In light of these principles, the collateral consequences of a sentence are any consequences for the impact of the sentence on the particular offender. They may be taken into account in sentencing as personal circumstances of the offender. However, they are not, strictly speaking, aggravating or mitigating factors, since such factors are by definition related only to the gravity of the offence or to the degree of responsibility of the offender (s. 718.2(1)(a) of the Criminal Code). Their relevance flows from the application of the principles of individualization and parity. The relevance of collateral consequences may also flow from the sentencing objective of assisting in rehabilitating offenders (s. 718(d) of the Criminal Code). Thus, when two possible sentences are both appropriate as regards the gravity of the offence and the responsibility of the offenders, the most suitable one may be the one that better contributes to the offender’s rehabilitation.

. . .

The general rule continues to be that a sentence must be fit in having regard to the particular crime and the particular offender. In other words, a sentencing judge may exercise his or he discretion to take collateral immigration consequences into account, provided that the sentence that is ultimately imposed is proportionate to the gravity of the offence and the degree of responsibility of the offender.

. . .

These consequences must not be allowed to dominate the exercise or skew the process either in favour of or against deportation. Moreover, it must not lead to a separate sentencing scheme with a de facto if not a de jure special range of sentencing options where deportation is a risk.


[36] Returning to the facts of this case, the trial judge did give serious consideration to the appellant’s immigration situation. He thoroughly considered the issue and, after “anxious consideration”, concluded that it would not be appropriate to impose a sentence of imprisonment that was less than six months. Indeed, he could find no jurisprudential support for such a lenient sentence in the circumstances of this case, nor could counsel on appeal point us to any authority. To have imposed a sentence of less than six months’ imprisonment would have involved reducing the sentence solely for the purpose of avoiding the impact of the IRPA, something that the court in Pham, para. 15, held inappropriate.
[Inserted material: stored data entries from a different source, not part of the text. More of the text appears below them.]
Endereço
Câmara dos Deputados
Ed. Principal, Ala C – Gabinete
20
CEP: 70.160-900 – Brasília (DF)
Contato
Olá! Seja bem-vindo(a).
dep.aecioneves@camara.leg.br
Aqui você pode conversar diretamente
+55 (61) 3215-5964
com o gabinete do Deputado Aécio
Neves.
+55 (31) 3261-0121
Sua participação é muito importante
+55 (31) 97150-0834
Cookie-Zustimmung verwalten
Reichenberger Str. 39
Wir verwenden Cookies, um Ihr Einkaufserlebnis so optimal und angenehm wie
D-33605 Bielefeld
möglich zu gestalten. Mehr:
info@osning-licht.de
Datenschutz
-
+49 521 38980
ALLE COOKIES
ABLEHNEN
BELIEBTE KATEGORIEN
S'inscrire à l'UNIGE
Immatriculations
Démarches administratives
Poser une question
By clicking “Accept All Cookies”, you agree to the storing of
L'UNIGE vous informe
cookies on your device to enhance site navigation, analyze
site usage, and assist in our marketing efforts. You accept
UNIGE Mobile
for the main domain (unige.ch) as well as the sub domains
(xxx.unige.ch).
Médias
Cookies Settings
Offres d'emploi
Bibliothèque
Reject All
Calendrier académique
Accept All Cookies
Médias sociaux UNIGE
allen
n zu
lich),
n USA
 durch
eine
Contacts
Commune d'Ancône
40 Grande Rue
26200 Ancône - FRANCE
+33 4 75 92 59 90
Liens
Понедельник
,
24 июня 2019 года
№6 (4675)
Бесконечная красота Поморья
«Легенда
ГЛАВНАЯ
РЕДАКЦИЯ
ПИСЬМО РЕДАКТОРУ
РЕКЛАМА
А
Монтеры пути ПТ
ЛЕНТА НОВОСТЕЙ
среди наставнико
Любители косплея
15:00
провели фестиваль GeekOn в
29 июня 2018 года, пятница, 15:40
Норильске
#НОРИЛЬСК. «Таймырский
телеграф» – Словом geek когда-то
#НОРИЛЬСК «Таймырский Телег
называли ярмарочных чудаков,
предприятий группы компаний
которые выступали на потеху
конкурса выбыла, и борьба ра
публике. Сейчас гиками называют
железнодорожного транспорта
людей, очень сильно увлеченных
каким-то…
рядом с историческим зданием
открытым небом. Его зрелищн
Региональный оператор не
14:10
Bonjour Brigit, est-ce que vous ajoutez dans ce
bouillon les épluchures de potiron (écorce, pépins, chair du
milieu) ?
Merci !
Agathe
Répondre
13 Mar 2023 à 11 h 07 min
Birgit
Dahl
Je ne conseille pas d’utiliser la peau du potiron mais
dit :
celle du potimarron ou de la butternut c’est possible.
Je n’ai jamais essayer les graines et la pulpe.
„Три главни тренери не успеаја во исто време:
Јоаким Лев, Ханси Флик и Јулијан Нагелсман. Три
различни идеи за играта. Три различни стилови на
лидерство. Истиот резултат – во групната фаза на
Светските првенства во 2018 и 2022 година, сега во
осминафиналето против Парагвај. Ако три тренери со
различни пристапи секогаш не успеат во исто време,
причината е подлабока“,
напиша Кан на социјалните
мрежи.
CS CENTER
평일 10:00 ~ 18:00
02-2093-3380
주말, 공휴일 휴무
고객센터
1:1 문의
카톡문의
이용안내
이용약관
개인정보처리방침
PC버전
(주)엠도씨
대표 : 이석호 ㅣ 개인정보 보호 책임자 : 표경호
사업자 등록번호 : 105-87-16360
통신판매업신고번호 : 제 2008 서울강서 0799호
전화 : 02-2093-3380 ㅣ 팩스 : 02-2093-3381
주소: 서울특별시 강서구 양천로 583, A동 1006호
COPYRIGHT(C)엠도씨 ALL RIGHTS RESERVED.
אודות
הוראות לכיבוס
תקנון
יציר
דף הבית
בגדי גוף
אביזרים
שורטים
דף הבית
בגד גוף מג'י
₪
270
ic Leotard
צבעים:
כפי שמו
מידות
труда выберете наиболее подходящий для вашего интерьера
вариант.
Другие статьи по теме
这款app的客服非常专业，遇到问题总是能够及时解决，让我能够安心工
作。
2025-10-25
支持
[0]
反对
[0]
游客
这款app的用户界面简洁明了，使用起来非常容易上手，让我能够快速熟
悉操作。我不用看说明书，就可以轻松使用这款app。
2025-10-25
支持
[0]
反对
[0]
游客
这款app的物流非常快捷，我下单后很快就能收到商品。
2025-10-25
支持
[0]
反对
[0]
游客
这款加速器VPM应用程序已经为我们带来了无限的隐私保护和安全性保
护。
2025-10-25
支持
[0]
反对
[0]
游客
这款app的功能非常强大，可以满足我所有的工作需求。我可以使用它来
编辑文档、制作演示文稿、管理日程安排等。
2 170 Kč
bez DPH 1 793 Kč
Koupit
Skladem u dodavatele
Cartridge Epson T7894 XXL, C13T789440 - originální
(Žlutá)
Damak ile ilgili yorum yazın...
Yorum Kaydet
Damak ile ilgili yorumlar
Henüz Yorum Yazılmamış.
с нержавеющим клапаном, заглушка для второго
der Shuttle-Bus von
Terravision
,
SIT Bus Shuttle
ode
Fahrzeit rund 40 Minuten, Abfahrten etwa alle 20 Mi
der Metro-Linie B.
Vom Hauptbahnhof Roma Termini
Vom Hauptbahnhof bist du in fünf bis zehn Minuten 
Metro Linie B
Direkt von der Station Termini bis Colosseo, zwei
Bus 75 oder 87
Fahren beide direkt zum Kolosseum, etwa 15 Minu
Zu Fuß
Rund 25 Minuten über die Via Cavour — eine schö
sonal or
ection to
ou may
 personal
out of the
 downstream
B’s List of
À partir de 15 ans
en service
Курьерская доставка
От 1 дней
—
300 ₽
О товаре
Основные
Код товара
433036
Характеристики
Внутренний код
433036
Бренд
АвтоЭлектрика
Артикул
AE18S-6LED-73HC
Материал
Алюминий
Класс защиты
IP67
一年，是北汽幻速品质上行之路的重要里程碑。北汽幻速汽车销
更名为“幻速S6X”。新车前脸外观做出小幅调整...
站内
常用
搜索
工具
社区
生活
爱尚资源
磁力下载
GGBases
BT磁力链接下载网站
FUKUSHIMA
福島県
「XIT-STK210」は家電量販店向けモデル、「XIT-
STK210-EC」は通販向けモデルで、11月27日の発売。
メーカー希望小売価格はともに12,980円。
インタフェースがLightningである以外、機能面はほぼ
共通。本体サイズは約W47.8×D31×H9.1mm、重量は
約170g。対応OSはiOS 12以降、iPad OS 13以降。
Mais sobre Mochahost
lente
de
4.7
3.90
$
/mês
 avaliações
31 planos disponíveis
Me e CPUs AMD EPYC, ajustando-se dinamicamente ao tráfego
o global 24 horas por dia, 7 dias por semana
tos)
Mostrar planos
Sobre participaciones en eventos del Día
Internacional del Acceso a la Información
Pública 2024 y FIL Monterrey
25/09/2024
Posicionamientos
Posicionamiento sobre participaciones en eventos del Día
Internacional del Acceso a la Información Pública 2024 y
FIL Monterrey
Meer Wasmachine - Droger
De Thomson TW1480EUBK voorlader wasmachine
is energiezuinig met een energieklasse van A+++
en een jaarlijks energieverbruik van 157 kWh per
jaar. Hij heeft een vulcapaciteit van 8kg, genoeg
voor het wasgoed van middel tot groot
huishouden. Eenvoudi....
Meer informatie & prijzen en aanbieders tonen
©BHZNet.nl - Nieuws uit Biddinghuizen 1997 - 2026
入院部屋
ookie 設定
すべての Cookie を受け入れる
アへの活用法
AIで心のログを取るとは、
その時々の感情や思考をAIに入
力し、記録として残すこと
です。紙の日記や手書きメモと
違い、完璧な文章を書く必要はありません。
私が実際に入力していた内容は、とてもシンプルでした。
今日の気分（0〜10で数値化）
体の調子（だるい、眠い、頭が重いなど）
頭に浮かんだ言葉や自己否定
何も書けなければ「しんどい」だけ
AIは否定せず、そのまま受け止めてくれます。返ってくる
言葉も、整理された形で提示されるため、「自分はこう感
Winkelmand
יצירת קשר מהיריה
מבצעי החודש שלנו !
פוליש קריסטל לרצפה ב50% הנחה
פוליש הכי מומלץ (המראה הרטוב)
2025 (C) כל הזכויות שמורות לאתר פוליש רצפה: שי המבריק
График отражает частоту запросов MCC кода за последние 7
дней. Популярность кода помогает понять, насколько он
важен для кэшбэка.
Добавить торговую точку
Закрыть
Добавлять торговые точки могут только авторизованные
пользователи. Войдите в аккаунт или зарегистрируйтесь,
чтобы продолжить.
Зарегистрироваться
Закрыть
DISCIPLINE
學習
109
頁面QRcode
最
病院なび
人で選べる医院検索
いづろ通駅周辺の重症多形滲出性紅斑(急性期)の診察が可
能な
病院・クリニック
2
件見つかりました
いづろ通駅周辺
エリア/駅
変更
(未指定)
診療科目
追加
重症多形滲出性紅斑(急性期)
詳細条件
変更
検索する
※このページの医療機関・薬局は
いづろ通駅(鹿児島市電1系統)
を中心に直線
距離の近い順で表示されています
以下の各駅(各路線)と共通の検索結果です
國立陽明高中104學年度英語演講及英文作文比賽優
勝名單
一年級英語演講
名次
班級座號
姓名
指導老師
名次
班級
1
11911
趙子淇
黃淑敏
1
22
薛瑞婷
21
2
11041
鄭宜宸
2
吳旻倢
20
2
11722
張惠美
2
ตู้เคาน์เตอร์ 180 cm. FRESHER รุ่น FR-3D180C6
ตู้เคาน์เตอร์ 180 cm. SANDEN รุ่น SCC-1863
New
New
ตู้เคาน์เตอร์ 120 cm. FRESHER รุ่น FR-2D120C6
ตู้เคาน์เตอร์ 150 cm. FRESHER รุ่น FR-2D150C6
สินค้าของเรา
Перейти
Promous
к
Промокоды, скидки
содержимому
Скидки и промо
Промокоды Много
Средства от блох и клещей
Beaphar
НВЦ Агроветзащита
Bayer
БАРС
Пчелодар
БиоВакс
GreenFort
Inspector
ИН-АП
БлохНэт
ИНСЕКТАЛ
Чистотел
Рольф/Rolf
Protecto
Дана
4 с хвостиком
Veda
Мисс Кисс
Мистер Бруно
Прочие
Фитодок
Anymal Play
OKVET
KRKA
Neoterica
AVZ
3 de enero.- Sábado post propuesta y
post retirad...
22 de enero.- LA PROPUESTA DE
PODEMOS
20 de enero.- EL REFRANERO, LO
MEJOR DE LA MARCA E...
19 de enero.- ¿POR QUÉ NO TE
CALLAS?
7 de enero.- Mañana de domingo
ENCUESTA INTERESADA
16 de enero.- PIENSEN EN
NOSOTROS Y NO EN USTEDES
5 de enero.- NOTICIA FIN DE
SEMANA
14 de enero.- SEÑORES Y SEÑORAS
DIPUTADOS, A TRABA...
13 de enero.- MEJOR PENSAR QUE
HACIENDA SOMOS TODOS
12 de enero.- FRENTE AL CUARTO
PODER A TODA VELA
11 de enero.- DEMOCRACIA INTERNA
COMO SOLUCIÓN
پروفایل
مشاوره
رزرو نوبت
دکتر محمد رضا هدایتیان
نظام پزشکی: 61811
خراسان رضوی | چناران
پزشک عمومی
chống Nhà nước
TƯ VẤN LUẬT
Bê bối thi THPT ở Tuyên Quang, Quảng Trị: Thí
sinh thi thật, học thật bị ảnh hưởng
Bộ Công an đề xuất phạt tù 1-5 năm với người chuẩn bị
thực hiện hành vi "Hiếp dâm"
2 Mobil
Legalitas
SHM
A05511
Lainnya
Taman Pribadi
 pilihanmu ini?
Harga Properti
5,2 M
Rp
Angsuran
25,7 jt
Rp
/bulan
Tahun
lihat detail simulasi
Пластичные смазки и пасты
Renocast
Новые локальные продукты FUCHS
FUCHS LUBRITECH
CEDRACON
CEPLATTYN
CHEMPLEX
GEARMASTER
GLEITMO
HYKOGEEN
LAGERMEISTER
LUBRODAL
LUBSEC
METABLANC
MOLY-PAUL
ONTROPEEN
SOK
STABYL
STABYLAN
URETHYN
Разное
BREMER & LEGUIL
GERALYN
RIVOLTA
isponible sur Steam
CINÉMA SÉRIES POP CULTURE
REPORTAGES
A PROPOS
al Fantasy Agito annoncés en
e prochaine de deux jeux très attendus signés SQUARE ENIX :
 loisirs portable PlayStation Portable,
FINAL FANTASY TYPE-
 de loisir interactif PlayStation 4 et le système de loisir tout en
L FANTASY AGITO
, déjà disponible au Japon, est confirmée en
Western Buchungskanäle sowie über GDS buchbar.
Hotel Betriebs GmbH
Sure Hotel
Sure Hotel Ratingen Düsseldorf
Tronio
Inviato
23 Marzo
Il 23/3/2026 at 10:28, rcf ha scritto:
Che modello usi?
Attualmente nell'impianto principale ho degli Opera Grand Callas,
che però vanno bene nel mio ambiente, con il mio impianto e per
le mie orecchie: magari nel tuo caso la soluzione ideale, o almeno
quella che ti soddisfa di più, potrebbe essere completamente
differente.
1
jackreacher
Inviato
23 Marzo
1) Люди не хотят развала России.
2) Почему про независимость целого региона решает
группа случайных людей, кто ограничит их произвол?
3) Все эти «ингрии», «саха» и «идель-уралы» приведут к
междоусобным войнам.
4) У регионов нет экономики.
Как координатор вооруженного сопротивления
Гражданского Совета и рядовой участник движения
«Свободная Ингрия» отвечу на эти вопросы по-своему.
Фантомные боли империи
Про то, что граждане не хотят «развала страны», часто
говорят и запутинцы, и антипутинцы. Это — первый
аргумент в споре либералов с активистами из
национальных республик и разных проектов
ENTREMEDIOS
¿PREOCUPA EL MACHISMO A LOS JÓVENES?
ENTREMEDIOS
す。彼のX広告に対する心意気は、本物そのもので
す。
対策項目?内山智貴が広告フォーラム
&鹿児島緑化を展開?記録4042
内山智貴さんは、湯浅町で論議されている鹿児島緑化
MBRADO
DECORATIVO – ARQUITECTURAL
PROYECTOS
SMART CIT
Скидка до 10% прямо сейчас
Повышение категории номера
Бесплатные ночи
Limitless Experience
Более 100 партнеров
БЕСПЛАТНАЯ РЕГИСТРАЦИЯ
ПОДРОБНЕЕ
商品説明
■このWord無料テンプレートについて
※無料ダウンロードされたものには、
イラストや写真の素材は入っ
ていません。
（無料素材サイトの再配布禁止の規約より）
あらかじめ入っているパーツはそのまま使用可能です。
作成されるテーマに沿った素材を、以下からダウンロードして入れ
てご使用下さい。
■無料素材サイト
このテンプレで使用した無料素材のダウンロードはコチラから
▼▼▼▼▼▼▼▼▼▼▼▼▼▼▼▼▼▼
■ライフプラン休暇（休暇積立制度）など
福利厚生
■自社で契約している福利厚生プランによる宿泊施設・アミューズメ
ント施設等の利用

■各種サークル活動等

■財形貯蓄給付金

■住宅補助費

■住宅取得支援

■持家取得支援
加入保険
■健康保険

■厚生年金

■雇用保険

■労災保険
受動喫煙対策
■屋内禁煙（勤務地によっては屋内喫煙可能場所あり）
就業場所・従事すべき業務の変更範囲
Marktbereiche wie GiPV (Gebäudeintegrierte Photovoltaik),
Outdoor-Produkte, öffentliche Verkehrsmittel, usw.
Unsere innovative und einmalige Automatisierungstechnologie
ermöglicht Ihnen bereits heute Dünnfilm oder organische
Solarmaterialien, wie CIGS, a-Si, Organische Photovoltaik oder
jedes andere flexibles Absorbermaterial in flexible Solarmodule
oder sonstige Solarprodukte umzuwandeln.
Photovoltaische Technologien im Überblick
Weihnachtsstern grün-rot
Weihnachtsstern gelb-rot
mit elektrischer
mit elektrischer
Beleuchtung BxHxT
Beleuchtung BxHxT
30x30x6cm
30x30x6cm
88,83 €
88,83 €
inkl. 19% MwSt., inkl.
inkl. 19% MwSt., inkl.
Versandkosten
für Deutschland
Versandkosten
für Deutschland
See also R. v. Badhwar2011 ONCA 266 (CanLII), 270 C.C.C. (3d) 129, at paras. 42 to 45; R. v. Freckleton2016 ONCA 130(CanLII), 128 W.C.B. (2d) 434, at para. 2; and R. v. Mohammed2016 ONCA 678 (CanLII), 132 W.C.B. (2d) 383, at para. 3. It would have resulted in a demonstrably unfit sentence for a “significant sexual assault” involving anal penetration.

While the Court of Appeal is sympathetic to the immigration consequences an offender will face from a sentence, the Court was cognizant of not placing undue emphasis on the immigration consequence and thereby creating a separate sentencing regime for offenders facing deportation. This case reiterates that immigration consequences are only one factor that a sentencing judge must take into account. And while the consequence of deportation will likely weigh heavily into the calculus, a sentencing judge must not allow that one factor to dominate the sentencing process. For many offenders, this decision will be a disappointment. It reinforces the importance of making effective sentencing submissions to ensure the best result.